Work request
Replace each "Gewissen" in the data below with "Moralbewusstsein" and reproduce the lines with nothing else changed. Leave the pictures out of your answer.

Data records

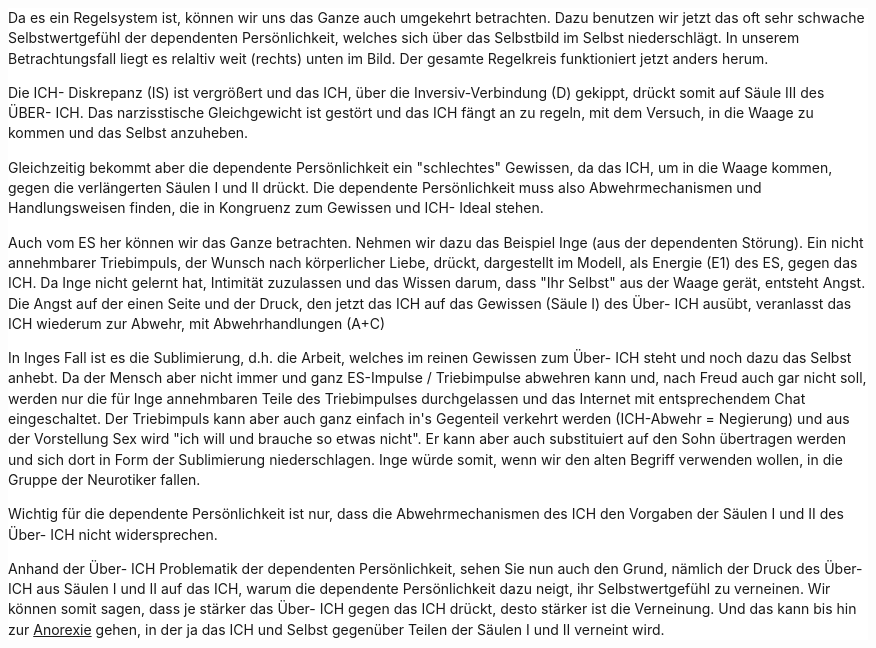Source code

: Da es ein Regelsystem ist, können wir
uns das Ganze auch umgekehrt betrachten. Dazu benutzen wir jetzt das oft sehr
schwache Selbstwertgefühl der dependenten Persönlichkeit, welches sich über
das Selbstbild im Selbst niederschlägt. In unserem Betrachtungsfall liegt es
relaltiv weit (rechts) unten im Bild. Der gesamte Regelkreis funktioniert jetzt
anders herum.

Die ICH- Diskrepanz (IS)
ist vergrößert und das ICH, über die Inversiv-Verbindung (D)
gekippt, drückt somit auf Säule III des ÜBER-
ICH. Das narzisstische Gleichgewicht ist gestört und das ICH fängt an zu
regeln, mit dem Versuch, in die Waage zu kommen und das Selbst anzuheben.

Gleichzeitig bekommt aber die
dependente Persönlichkeit ein "schlechtes" Gewissen, da das ICH, um in die
Waage kommen, gegen die verlängerten Säulen I und II
drückt. Die dependente Persönlichkeit muss also Abwehrmechanismen und
Handlungsweisen finden, die in Kongruenz zum Gewissen und ICH- Ideal stehen.

Auch vom ES her können wir das Ganze
betrachten. Nehmen wir dazu das Beispiel Inge (aus der dependenten Störung).
Ein nicht annehmbarer Triebimpuls, der Wunsch nach körperlicher Liebe, drückt,
dargestellt im Modell, als Energie (E1) des ES,
gegen das ICH. Da Inge nicht gelernt hat, Intimität zuzulassen und das Wissen
darum, dass "Ihr Selbst" aus der Waage gerät, entsteht Angst. Die Angst auf
der einen Seite und der Druck, den jetzt das ICH auf das Gewissen (Säule
I) des Über- ICH ausübt, veranlasst das ICH wiederum zur Abwehr, mit
Abwehrhandlungen (A+C)

In Inges Fall ist es die Sublimierung,
d.h. die Arbeit, welches im reinen Gewissen zum Über- ICH steht und noch dazu
das Selbst anhebt. Da der Mensch aber nicht immer und ganz ES-Impulse /
Triebimpulse abwehren kann und, nach Freud auch gar nicht soll, werden nur die für
Inge annehmbaren Teile des Triebimpulses durchgelassen und das Internet mit
entsprechendem Chat eingeschaltet. Der Triebimpuls kann aber auch ganz einfach
in's Gegenteil verkehrt werden (ICH-Abwehr = Negierung) und aus der
Vorstellung Sex wird "ich will und brauche so etwas nicht". Er kann aber
auch substituiert auf den Sohn übertragen werden und sich dort in Form der
Sublimierung niederschlagen. Inge würde somit, wenn wir den alten Begriff
verwenden wollen, in die Gruppe der Neurotiker fallen.

Wichtig für die dependente Persönlichkeit
ist nur, dass die Abwehrmechanismen des ICH den Vorgaben der Säulen I und II
des Über- ICH nicht widersprechen.

Anhand der Über- ICH Problematik der
dependenten Persönlichkeit, sehen Sie nun auch den Grund, nämlich der Druck des Über- ICH aus
 Säulen I
und  II auf das ICH, warum die dependente Persönlichkeit dazu neigt, ihr
Selbstwertgefühl zu verneinen. Wir können somit sagen, dass je stärker das Über-
ICH gegen das ICH drückt, desto stärker ist die Verneinung. Und das kann bis
hin zur [Anorexie](https://blz.borderliner.ch/ess/ess2/anorexianervosa.html) gehen, in der ja das ICH und Selbst gegenüber Teilen der Säulen I und II
verneint wird.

Result of this task
Source code

: Da es ein Regelsystem ist, können wir
uns das Ganze auch umgekehrt betrachten. Dazu benutzen wir jetzt das oft sehr
schwache Selbstwertgefühl der dependenten Persönlichkeit, welches sich über
das Selbstbild im Selbst niederschlägt. In unserem Betrachtungsfall liegt es
relaltiv weit (rechts) unten im Bild. Der gesamte Regelkreis funktioniert jetzt
anders herum.

Die ICH- Diskrepanz (IS)
ist vergrößert und das ICH, über die Inversiv-Verbindung (D)
gekippt, drückt somit auf Säule III des ÜBER-
ICH. Das narzisstische Gleichgewicht ist gestört und das ICH fängt an zu
regeln, mit dem Versuch, in die Waage zu kommen und das Selbst anzuheben.

Gleichzeitig bekommt aber die
dependente Persönlichkeit ein "schlechtes" Moralbewusstsein, da das ICH, um in die
Waage kommen, gegen die verlängerten Säulen I und II
drückt. Die dependente Persönlichkeit muss also Abwehrmechanismen und
Handlungsweisen finden, die in Kongruenz zum Moralbewusstsein und ICH- Ideal stehen.

Auch vom ES her können wir das Ganze
betrachten. Nehmen wir dazu das Beispiel Inge (aus der dependenten Störung).
Ein nicht annehmbarer Triebimpuls, der Wunsch nach körperlicher Liebe, drückt,
dargestellt im Modell, als Energie (E1) des ES,
gegen das ICH. Da Inge nicht gelernt hat, Intimität zuzulassen und das Wissen
darum, dass "Ihr Selbst" aus der Waage gerät, entsteht Angst. Die Angst auf
der einen Seite und der Druck, den jetzt das ICH auf das Moralbewusstsein (Säule
I) des Über- ICH ausübt, veranlasst das ICH wiederum zur Abwehr, mit
Abwehrhandlungen (A+C)

In Inges Fall ist es die Sublimierung,
d.h. die Arbeit, welches im reinen Moralbewusstsein zum Über- ICH steht und noch dazu
das Selbst anhebt. Da der Mensch aber nicht immer und ganz ES-Impulse /
Triebimpulse abwehren kann und, nach Freud auch gar nicht soll, werden nur die für
Inge annehmbaren Teile des Triebimpulses durchgelassen und das Internet mit
entsprechendem Chat eingeschaltet. Der Triebimpuls kann aber auch ganz einfach
in's Gegenteil verkehrt werden (ICH-Abwehr = Negierung) und aus der
Vorstellung Sex wird "ich will und brauche so etwas nicht". Er kann aber
auch substituiert auf den Sohn übertragen werden und sich dort in Form der
Sublimierung niederschlagen. Inge würde somit, wenn wir den alten Begriff
verwenden wollen, in die Gruppe der Neurotiker fallen.

Wichtig für die dependente Persönlichkeit
ist nur, dass die Abwehrmechanismen des ICH den Vorgaben der Säulen I und II
des Über- ICH nicht widersprechen.

Anhand der Über- ICH Problematik der
dependenten Persönlichkeit, sehen Sie nun auch den Grund, nämlich der Druck des Über- ICH aus
 Säulen I
und  II auf das ICH, warum die dependente Persönlichkeit dazu neigt, ihr
Selbstwertgefühl zu verneinen. Wir können somit sagen, dass je stärker das Über-
ICH gegen das ICH drückt, desto stärker ist die Verneinung. Und das kann bis
hin zur [Anorexie](https://blz.borderliner.ch/ess/ess2/anorexianervosa.html) gehen, in der ja das ICH und Selbst gegenüber Teilen der Säulen I und II
verneint wird.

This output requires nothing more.